Jeddah’s old town, or more specifically Souq al-Alawi, is the first place in Saudi where I felt like I could have been wandering in the souqs of Cairo, Tunis or East Jerusalem, if not quite as hectic or packed. Conical piles of colorful spices, the queasily intoxicating smells of Arab perfumes and incense, tailors and cobblers with piles of shoes and clothes… but what makes Jeddah stand out is the local style of architecture, with towering buildings (often five or six stories) built from coral and framed in wood painted brown or green. With the lanes rather too narrow to get about by car, they’d been spared from razing, but aside from a few beaten-up “Historic District” signs and a duly ignored English-language sign requiring visitors to register for photography permits, precious little had been done to maintain them. Nearly all were in an appalling state of disrepair, and quite a few were uninhabited and literally falling apart.

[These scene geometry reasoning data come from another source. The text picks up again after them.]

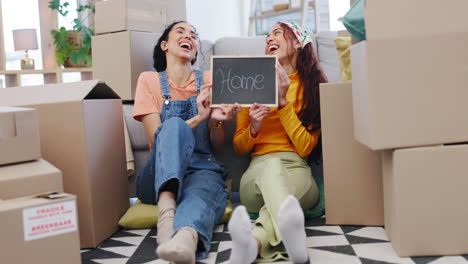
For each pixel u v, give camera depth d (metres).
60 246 1.33
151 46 2.55
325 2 4.48
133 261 1.57
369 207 1.84
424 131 1.45
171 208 1.67
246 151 2.17
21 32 4.58
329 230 1.81
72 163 1.71
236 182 2.43
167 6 2.71
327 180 1.87
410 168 1.45
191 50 2.23
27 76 4.77
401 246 1.46
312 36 2.65
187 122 2.03
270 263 1.49
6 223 1.25
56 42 4.81
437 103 1.44
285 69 2.18
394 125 1.45
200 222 1.55
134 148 2.49
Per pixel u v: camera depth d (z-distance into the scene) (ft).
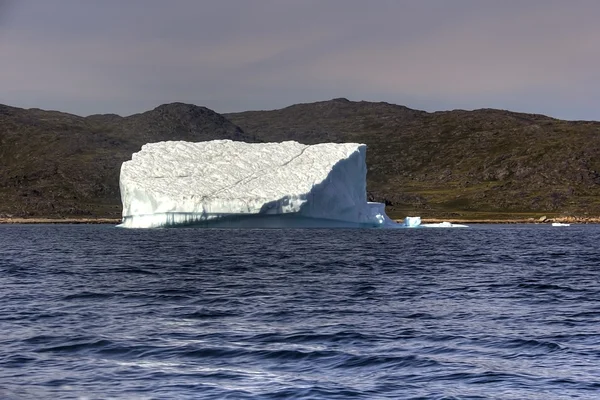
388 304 249.96
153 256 477.77
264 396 137.08
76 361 162.61
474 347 177.78
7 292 279.08
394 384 145.18
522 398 136.77
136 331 196.54
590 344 181.27
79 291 282.77
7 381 146.41
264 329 200.44
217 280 326.85
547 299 264.31
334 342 183.01
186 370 155.22
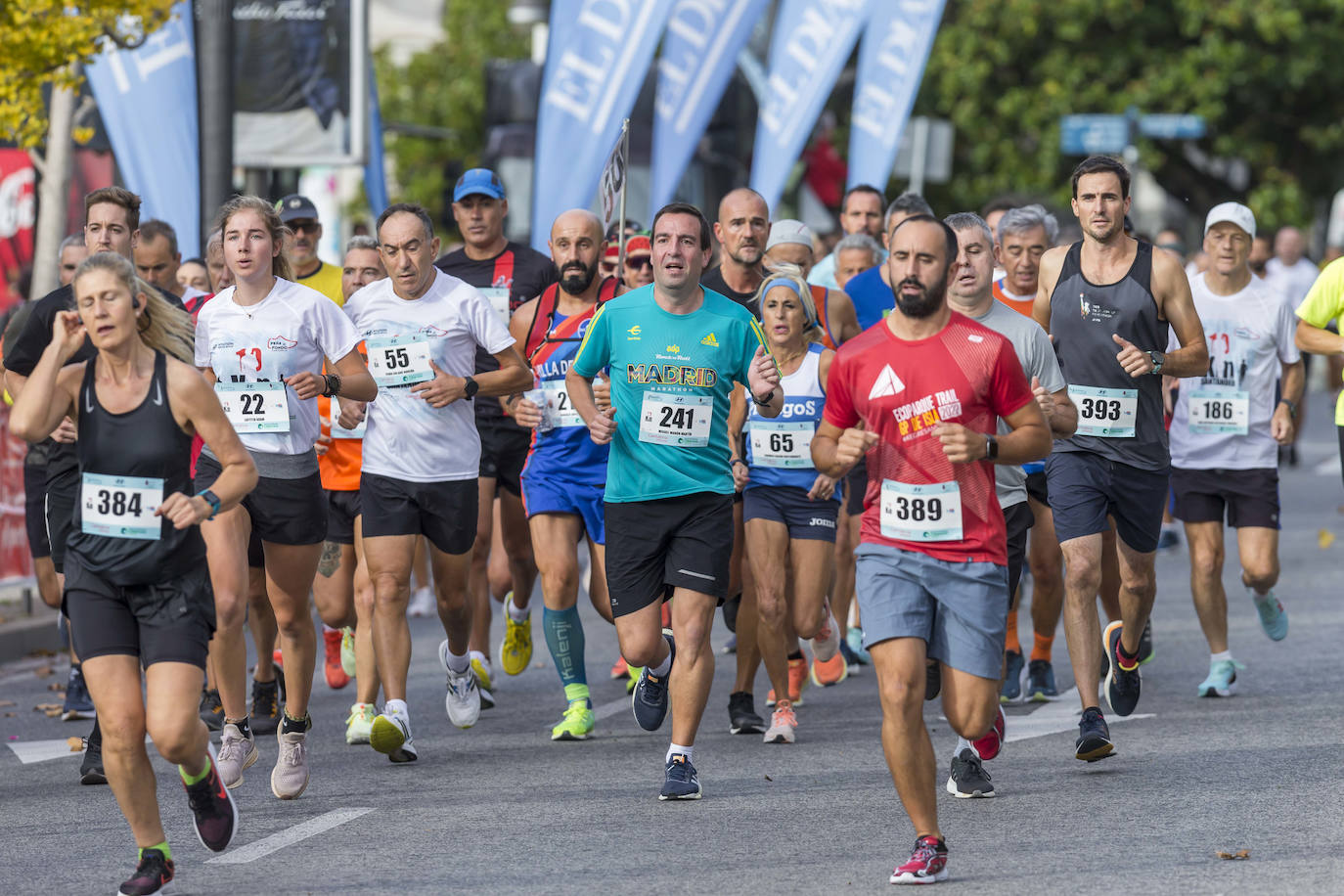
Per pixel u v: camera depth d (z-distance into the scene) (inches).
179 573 745.0
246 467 755.4
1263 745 1031.6
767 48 2923.2
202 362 1002.1
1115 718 1137.4
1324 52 3941.9
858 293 1339.8
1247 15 3946.9
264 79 2166.6
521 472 1160.8
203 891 770.8
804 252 1236.5
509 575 1294.3
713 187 2765.7
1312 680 1246.3
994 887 750.5
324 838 863.7
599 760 1045.8
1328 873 761.0
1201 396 1242.0
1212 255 1251.8
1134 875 764.0
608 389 975.6
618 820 890.7
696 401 949.8
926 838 762.2
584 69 1923.0
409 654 1041.5
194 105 1771.7
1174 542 2054.6
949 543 765.9
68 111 1951.3
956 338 768.3
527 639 1282.0
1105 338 1034.1
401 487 1040.8
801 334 1091.3
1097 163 1035.9
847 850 820.6
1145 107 4005.9
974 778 928.3
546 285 1328.7
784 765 1021.2
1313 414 4215.1
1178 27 4025.6
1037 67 4050.2
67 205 1971.0
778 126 2074.3
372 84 2391.7
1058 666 1352.1
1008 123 4121.6
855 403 777.6
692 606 940.0
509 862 808.9
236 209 991.6
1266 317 1243.2
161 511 732.0
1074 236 2105.1
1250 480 1243.8
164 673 736.3
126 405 741.9
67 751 1107.3
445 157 4594.0
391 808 927.7
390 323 1056.8
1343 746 1020.5
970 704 772.0
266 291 996.6
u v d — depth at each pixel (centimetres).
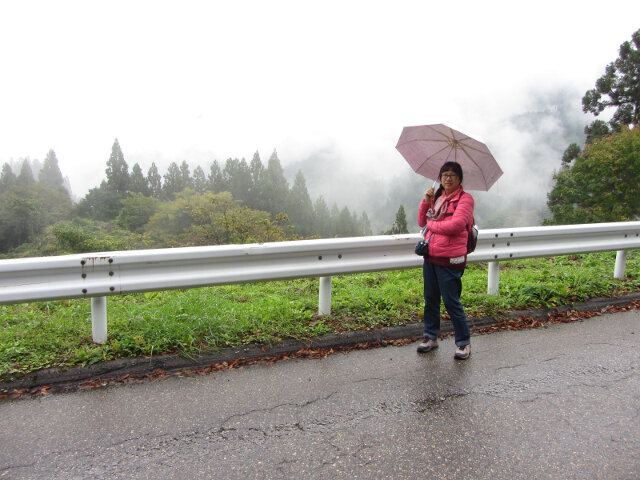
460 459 216
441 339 388
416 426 246
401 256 424
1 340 335
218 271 354
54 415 256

The al-Alawi Restaurant was closed (not unexpected; Saudis like to eat late), and I realized I’d better get a move on if I wanted to eat something before the first evening prayer, so I hotfooted out through the gold souq and into the modern part of al-Balad, where not a few shaven-headed US Marines were walking around souvenir shopping — the only other foreigners I’d seen in the area. Picking a large shopping mall at random, I headed to the top floor to find a deserted-looking foodcourt and a packed Filipino restaurant with the delightful name of Barrio Fiesta. Today, the fiesta was being celebrated not only with a string of Christm…err…secular tree lights, but strobe lights above the sign as well, so I decided to give the Pinoys a chance to tickle my tastebuds.
I asked the waiter what was the most popular item on the menu among locals, and after pondering a bit and confirming that I really did want their food as opposed to, say, a nice plate of fried rice, he suggested kare-kare. Having not the slightest idea of what it was, I readily agreed and awaited something different for a change. I wasn’t disappointed in that respect at least: kare-kare turned out to mean a peanut-based stew of oxtail, banana flower, bitter eggplant and string beans, a rather peculiar and, to me, rather unpalatable mix. Fortunately, I was also given a little pot of bagoong alamang (fermented shrimp paste) to go with it, and while Wikipedia notes that “to many Westerners unfamiliar with this condiment, the smell can be extremely repulsive“, I’ve spent long enough in South-East Asia to positively relish the salty-spicy kick it added. I wonder how this stuff would taste with kebabs and hummus?